The operation of the hydraulic circuit in conjunction with the clutch arrangement will now be discussed. Three modes are discussed with reference to Figs. 5,, 6 and 7. In each case the arrangements are used in conjunction with the drive of the type shown in Fig. 3, the one way clutch arrangement, although any of the clutch arrangements of Figs 2 to 4 can of course be adopted.

Referring first of all to Fig. 5 the drive designated generally 80 is operated at zero slip such that the input speed of rotation at drive 60 equals the output

speed of rotation at pump shaft 66. Valve 18 is open in the low pressure circuit and one-way valve 32 is closed in the high pressure circuit. Accumulator 50 is partially uncharged. Accordingly the pump output is at low pressure and high flow-rate.

In the mode shown in Fig. 6 clutch slip is provided such that the rotational speed at the pump shaft 66 is greater than the rotational speed at the drive input 60. The valve 18 in the restriction and bypass element is closed such that flow passes through the high pressure circuit. Mechanical drive and electrical drive are combined in this case for the initial charging of accumulator 50. The pump output is thus low pressure and high flow-rate.

In the third mode shown in Fig. 7, once again clutch slippage is provided such that the electrical drive 62 increases the pump shaft rotation speed relative to the input rotational speed. However the valve 18 is open providing medium pressure pump output at a maximum flow-rate. As a result the electrical drive assists in driving the pump to cool the clutch for example during hill-hold while the bypass is open.

A further aspect addressed by the invention relates to torque sensing. Fig. 8 shows a simple wet clutch pack having an input shaft 90, output shaft 92 and static piston 94 and the potential sites for torque sensing. The torque sensor itself can be of any appropriate type, for example as available from ABB, Sweden. Site A and Site B use conventional shaft sensing. Sites C to F are 'located on the clutch hub 96. Site F and Site E require a technology suitable for "thin wall"tubular sensing. Site D and C require a technology suitable for "disc"sensing.

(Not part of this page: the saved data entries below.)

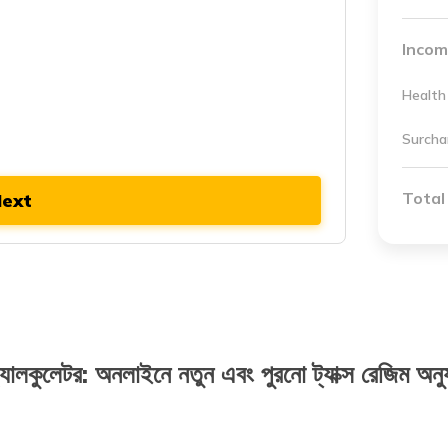
Incom
Health
Surcha
Total
ext
্যালকুলেটর: অনলাইনে নতুন এবং পুরনো ট্যাক্স রেজিম অনুযায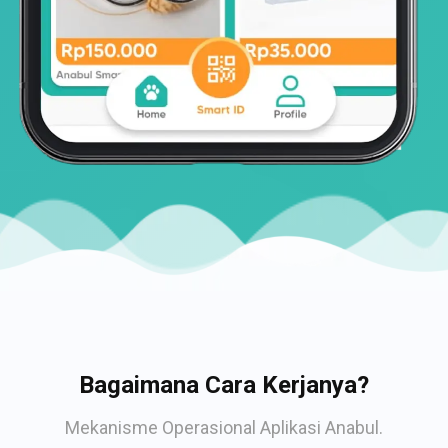
Bagaimana Cara Kerjanya?
Mekanisme Operasional Aplikasi Anabul.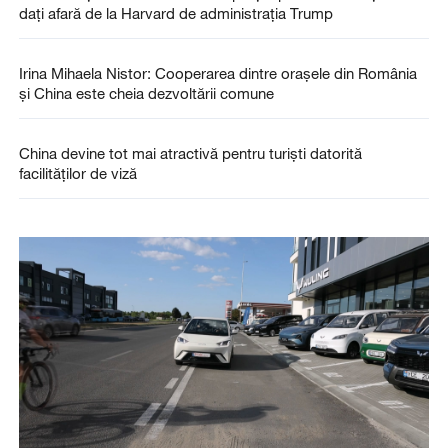
dați afară de la Harvard de administrația Trump
Irina Mihaela Nistor: Cooperarea dintre orașele din România
și China este cheia dezvoltării comune
China devine tot mai atractivă pentru turiști datorită
facilităților de viză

With regard to minimising any increase to axial length, sensing at sites C and D is preferred. Sensing on the face of the"disc", it would be plausible to apply two sensors to make use of the different stress levels at these two sites: sensor C at the inner radius is subject to higher stress levels and would therefore be suited to resolution of low torque levels associated with creep control, sensor D at the outer radius is subject to lower stress levels and would therefore be suited to resolution of full range torque.

As a result of torque sensing, accurate control of clutch capacity offers significant benefits for damping of torsional vibrations and offer overload protection of driveline components. The hydraulic system of Fig. 1 can further include a pump controller and a torque sensor of the type shown in Fig 8 providing feedback thereto, allowing improved control of the system.

It will be appreciated that the various aspects and components desribed herein can be combined or juxtaposed where appropriate. Although discussion is made specifically in relation to AMT transmissions, it applies equally to other transmissions where similar considerations apply.